В 5 часов Ней показывается на пороге своего номера. Бледный от бессонницы, с вылезающими из орбит глазами, он советуется с двумя помощниками генералами Бурмоном и Лекурбом. Первый — старый шуан,[101]
второй — бывший сподвижник Моро, вычеркнутый из рядов офицеров после его изгнания. И тот, и другой — известные антибонапартисты. Ней объясняет им, что считает бессмысленным вооружённое сопротивление триумфальному возвращению Наполеона. Собеседники ошеломлены! За недостатком аргументов, в борьбе с собственными внутренними противоречиями, Ней повышает голос и оправдывает свое решение якобы существующим заговором: «Всё давно решено. Ещё три месяца назад мы обо всём договорились». Бурмон и Лекурб категорически не согласны, они отказываются предать короля. Позже Ней обвинит Бурмона, что тот согласился переметнуться, заявив, что нужно перейти на сторону Бонапарта, так как «Бурбоны сделали слишком много глупостей». Существует веское свидетельство против Бурмона: Савари утверждает, что в Лон-ле-Сонье один офицер застал Бурмона у Нея за работой над тем самым знаменитым воззванием. Нет сомнений, что Бурмон вёл себя двусмысленно. Стараясь избежать прямого столкновения, он, тем не менее, совершенно искренне был против решения маршала.{364} Что касается Лекурба, то его письмо Нею от 16 марта показывает, что он не был настолько враждебен Бонапарту, насколько принято считать, хотя генералу не были чужды угрызения совести: «Передайте Императору, что, если я буду освобождён от клятвы, моё сердце и моё оружие будут принадлежать ему. Тогда я смогу защищать и отечество, и лично его. <…> Но в данный момент я не могу примкнуть к первым перешедшим на его сторону, я должен следовать принципам чести и долга. Подождите, пока я освобожусь».{365} Налицо более достойная реакция по сравнению с поведением Нея. Таким образом, Лекурб, как и Бурмон, не имел категорических возражений против перехода на другую сторону, видя в этом последний шанс для себя. Но позже они откажутся от поддержки своего начальника, возложив на него всю ответственность.Башенные куранты Лон-ле-Сонье отбивают 10 часов. Войска Нея готовятся к параду. После барабанной дроби наступает тишина. Сейчас, несмотря на сомнения, следует произнести нужные слова, чтобы покончить с неопределённостью, чтобы убедить войска. Ней должен превозмочь тревогу и неуверенность, царившие в душе, ведь он не выполнил свой долг, нарушил своё слово. Крупное лицо маршала с волевой челюстью застывает, как непроницаемая маска. Мысли ещё не превратились в слова. Перед ним четыре пехотных батальона и шесть кавалерийских эскадронов. Он вглядывается в лица солдат и вспыхивает быстрее, чем сухая трава.

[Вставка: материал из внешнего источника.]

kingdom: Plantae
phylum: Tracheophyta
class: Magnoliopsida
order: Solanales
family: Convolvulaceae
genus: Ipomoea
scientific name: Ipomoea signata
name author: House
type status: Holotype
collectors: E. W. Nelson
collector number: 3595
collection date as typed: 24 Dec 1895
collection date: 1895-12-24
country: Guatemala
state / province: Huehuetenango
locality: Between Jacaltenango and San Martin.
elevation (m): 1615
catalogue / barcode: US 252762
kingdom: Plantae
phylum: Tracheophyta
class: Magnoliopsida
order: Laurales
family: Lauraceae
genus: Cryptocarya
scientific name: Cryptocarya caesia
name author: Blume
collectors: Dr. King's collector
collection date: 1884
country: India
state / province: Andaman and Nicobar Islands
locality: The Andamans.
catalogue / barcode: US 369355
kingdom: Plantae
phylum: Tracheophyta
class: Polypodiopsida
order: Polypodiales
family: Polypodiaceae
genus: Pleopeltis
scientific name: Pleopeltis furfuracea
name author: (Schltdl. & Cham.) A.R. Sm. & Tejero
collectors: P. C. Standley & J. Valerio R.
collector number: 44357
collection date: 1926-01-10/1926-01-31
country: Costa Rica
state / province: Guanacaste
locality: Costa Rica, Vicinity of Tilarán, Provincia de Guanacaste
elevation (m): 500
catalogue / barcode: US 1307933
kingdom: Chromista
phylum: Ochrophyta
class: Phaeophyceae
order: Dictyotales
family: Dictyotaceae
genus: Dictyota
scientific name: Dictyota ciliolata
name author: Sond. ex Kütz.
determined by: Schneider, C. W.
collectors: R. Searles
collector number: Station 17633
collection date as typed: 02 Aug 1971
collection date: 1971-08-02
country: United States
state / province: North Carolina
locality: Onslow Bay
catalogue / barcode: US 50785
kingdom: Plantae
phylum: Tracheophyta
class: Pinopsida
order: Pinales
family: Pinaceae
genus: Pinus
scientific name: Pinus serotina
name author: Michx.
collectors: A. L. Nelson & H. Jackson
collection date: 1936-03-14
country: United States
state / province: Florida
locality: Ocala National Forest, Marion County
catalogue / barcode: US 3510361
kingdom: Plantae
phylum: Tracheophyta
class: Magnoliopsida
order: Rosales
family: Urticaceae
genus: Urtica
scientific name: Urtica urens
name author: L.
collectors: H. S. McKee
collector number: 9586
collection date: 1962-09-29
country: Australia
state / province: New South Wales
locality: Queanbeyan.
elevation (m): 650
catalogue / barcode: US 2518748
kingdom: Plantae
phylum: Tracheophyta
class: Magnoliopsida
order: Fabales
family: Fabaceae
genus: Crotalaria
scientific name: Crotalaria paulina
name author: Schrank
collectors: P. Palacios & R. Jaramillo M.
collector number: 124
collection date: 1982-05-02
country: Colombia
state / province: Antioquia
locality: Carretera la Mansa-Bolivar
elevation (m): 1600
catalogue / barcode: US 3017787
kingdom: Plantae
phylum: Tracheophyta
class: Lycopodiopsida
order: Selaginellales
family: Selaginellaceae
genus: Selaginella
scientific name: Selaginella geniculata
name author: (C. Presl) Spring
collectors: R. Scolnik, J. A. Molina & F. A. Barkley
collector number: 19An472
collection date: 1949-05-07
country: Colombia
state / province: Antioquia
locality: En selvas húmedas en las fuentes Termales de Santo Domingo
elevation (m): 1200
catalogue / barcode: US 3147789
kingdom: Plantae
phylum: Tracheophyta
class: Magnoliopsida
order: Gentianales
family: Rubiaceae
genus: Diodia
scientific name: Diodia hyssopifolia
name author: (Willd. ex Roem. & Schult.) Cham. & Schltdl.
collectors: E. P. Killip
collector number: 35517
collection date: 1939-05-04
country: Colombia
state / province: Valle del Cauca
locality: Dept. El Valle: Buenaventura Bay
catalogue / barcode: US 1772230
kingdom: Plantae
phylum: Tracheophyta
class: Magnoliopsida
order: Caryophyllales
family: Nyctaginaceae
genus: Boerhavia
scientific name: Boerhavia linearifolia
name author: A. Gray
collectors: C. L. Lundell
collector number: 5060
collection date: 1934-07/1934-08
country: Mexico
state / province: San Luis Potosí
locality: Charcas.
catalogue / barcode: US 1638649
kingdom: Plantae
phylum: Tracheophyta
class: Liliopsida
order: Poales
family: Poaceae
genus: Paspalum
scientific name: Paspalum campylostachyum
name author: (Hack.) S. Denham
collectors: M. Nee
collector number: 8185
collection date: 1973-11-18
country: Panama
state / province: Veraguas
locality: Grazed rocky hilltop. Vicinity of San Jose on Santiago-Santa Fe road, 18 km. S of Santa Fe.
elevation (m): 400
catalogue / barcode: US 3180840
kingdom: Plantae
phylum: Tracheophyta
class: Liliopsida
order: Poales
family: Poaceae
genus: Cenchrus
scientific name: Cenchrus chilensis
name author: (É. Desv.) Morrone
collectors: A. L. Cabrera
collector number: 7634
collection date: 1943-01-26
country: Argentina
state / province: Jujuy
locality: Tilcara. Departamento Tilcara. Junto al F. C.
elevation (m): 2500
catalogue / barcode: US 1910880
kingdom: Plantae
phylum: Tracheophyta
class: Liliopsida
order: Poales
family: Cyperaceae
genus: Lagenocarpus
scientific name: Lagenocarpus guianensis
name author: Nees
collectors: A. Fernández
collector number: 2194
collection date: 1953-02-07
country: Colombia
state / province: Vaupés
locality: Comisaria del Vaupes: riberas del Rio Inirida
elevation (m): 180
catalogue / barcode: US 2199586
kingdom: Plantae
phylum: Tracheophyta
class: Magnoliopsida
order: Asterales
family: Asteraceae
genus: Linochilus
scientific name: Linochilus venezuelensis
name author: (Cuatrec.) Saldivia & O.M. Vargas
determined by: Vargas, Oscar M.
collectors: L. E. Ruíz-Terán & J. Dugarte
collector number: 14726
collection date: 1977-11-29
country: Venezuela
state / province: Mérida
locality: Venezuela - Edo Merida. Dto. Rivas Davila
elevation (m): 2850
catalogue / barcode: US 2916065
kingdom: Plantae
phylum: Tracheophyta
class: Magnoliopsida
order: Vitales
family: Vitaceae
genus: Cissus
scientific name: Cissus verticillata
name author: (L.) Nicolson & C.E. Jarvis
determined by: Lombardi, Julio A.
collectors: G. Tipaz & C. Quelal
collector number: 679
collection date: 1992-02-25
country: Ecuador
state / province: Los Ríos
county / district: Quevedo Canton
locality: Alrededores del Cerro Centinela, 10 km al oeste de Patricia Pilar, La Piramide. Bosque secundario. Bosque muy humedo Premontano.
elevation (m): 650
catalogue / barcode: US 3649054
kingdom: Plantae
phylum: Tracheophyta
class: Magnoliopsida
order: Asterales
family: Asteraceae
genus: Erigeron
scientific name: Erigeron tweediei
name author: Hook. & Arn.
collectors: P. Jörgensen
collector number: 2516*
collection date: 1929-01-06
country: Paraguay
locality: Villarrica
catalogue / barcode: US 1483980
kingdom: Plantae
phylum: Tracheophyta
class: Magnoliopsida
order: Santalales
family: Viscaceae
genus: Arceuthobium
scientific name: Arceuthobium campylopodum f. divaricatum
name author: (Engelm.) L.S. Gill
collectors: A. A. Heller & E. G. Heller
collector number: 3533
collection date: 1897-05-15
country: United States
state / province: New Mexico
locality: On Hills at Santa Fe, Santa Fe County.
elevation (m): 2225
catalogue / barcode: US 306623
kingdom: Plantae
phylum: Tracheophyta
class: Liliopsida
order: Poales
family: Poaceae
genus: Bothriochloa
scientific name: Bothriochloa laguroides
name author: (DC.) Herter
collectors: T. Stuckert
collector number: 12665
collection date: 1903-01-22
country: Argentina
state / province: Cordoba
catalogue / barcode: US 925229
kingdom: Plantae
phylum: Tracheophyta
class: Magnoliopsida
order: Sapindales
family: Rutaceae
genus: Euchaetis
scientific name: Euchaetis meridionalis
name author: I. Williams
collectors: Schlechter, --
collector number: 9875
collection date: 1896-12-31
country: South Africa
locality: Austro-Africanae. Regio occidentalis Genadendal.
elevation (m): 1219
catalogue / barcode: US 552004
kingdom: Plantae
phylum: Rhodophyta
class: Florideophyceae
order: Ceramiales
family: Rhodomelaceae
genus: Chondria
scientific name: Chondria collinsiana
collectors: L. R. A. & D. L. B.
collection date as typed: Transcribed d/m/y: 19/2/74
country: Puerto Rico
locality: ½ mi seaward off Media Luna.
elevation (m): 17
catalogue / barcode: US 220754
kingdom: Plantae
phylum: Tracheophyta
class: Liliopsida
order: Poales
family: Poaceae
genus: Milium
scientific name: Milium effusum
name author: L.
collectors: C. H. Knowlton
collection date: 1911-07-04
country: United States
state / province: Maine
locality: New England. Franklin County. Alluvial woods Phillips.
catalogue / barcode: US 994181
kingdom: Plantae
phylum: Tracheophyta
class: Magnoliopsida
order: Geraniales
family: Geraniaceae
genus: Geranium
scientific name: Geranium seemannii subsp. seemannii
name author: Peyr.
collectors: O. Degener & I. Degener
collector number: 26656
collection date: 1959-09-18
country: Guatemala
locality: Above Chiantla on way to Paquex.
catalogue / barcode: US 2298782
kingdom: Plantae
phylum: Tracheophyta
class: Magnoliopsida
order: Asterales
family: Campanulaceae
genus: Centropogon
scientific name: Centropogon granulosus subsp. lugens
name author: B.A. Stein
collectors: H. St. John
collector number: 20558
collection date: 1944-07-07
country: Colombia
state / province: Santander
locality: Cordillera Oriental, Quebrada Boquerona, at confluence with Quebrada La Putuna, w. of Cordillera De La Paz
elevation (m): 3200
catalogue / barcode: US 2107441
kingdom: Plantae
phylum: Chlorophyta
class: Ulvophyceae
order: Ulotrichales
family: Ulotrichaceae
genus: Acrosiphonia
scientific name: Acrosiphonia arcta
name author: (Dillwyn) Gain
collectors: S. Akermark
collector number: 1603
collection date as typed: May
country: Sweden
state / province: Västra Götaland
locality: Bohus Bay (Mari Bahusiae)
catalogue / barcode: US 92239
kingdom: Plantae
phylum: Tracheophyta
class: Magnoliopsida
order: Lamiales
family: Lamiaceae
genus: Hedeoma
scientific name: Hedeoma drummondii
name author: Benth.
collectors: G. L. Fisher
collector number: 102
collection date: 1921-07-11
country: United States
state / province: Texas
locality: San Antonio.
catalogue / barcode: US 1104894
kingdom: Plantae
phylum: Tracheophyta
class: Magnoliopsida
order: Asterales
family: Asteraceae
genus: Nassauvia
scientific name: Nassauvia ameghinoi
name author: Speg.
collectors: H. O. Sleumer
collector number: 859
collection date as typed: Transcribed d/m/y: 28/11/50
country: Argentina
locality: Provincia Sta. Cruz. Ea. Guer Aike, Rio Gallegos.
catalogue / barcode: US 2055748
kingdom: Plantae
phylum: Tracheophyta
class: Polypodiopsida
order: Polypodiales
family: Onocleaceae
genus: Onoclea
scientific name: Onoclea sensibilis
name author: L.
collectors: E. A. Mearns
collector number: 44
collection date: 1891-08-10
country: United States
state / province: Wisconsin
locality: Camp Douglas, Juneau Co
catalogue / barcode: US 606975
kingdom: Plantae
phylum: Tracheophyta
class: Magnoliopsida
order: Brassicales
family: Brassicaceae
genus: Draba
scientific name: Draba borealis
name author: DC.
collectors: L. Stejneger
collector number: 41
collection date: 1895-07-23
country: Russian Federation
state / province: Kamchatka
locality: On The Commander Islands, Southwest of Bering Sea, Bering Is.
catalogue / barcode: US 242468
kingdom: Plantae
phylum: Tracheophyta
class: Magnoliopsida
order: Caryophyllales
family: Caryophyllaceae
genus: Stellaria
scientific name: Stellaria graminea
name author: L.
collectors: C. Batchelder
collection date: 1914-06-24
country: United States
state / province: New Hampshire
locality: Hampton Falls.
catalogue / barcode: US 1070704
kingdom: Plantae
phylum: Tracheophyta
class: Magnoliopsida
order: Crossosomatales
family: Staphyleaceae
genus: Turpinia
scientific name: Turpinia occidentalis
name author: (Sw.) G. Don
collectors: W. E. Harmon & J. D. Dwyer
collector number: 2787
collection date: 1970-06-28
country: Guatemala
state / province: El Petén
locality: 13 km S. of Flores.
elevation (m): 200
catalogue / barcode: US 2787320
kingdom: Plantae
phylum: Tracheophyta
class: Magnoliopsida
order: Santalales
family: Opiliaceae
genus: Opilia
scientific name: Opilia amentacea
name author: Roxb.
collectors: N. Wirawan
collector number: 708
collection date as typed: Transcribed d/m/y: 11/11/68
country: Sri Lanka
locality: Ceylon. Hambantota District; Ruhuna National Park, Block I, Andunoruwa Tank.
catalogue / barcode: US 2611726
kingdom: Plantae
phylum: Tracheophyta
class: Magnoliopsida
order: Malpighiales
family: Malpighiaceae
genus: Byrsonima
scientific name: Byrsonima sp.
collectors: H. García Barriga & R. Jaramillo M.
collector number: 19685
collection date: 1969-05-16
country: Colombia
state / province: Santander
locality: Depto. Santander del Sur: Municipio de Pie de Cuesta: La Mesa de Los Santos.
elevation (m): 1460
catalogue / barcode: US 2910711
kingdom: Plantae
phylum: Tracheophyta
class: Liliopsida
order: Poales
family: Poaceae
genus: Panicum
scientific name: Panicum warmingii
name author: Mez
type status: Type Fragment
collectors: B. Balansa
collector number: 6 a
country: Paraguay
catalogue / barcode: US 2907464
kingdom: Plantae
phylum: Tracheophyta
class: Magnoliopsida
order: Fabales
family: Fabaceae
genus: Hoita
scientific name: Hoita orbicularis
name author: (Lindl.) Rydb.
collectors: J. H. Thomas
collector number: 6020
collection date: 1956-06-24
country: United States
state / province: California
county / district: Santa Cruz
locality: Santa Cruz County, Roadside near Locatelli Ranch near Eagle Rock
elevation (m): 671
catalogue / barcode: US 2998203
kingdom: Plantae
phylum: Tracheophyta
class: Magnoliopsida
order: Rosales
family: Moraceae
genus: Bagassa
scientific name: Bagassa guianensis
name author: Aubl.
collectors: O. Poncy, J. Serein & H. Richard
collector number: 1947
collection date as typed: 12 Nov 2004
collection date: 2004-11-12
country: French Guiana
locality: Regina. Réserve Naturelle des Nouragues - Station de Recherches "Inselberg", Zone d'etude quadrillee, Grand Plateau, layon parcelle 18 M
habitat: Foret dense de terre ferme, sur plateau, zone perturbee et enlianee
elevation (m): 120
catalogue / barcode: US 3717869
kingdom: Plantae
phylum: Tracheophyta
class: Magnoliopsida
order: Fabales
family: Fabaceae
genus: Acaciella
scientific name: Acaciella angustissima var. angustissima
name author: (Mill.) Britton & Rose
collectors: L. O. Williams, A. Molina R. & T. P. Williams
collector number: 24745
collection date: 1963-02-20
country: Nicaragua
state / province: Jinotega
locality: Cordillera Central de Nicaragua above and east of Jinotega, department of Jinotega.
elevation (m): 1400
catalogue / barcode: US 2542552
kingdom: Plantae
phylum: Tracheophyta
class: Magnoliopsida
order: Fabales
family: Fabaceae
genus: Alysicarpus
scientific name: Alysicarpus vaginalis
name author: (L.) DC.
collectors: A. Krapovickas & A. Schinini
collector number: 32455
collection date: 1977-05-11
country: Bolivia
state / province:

— Дело Бурбонов погибло навсегда! — зычным голосом прорычал он.
Долго сдерживаемый клич одновременно вырывается из всех глоток:
— Да здравствует Император! Затем следует второй залп маршала:
— Законная династия, принятая французским народом, возвратит себе трон. Только император Наполеон должен править нашей прекрасной страной. <…> Миновали времена, когда нации управлялись режимами, действовавшими на основе нелепых предрассудков и правил, когда попирались права угнетённого народа. <…> Не раз я вёл вас к победе, так следуйте за мной и сейчас! Мы примкнём к бессмертной фаланге, которая вместе с императором Наполеоном войдёт в Париж. Совсем скоро вы увидите Императора.
Под шум оваций и приветственные крики солдатские ряды ломаются. Каждый хочет приблизиться и дотронуться до Краснолицего, до его рук, шпаги, мундира. Охваченный волнением маршал обнимается с солдатами и даже с музыкантами. Под возгласы «Долой белую тряпку!» солдаты срывают белые кокарды с киверов и лилии с отворотов мундиров. И в том же порыве они достают из ранцев трёхцветные кокарды, спрятанные с момента возвращения Бурбонов. Ветераны стыдливо отворачиваются, чтобы скрыть наворачивающиеся слезы. Солдаты не скрывают своей радости в предвкушении встречи с Наполеоном, также бурно и искренне они выражают благодарность Нею, который, по их мнению, сделал выбор по зову сердца. Из атмосферы общего ликования выпадают поступки некоторых офицеров: полковник Национальной гвардии из Лон-ле-Сонье ломает перед маршалом свою шпагу, а полковник Дюбален подаёт в отставку. Тем, кто отказывается следовать за ним, Ней заявляет, что «предпочёл бы тысячу раз быть растёртым в порошок руками Бонапарта, чем быть униженным людьми, которые не нюхали пороху». При этом он надеется, что Наполеону удастся объединить нацию.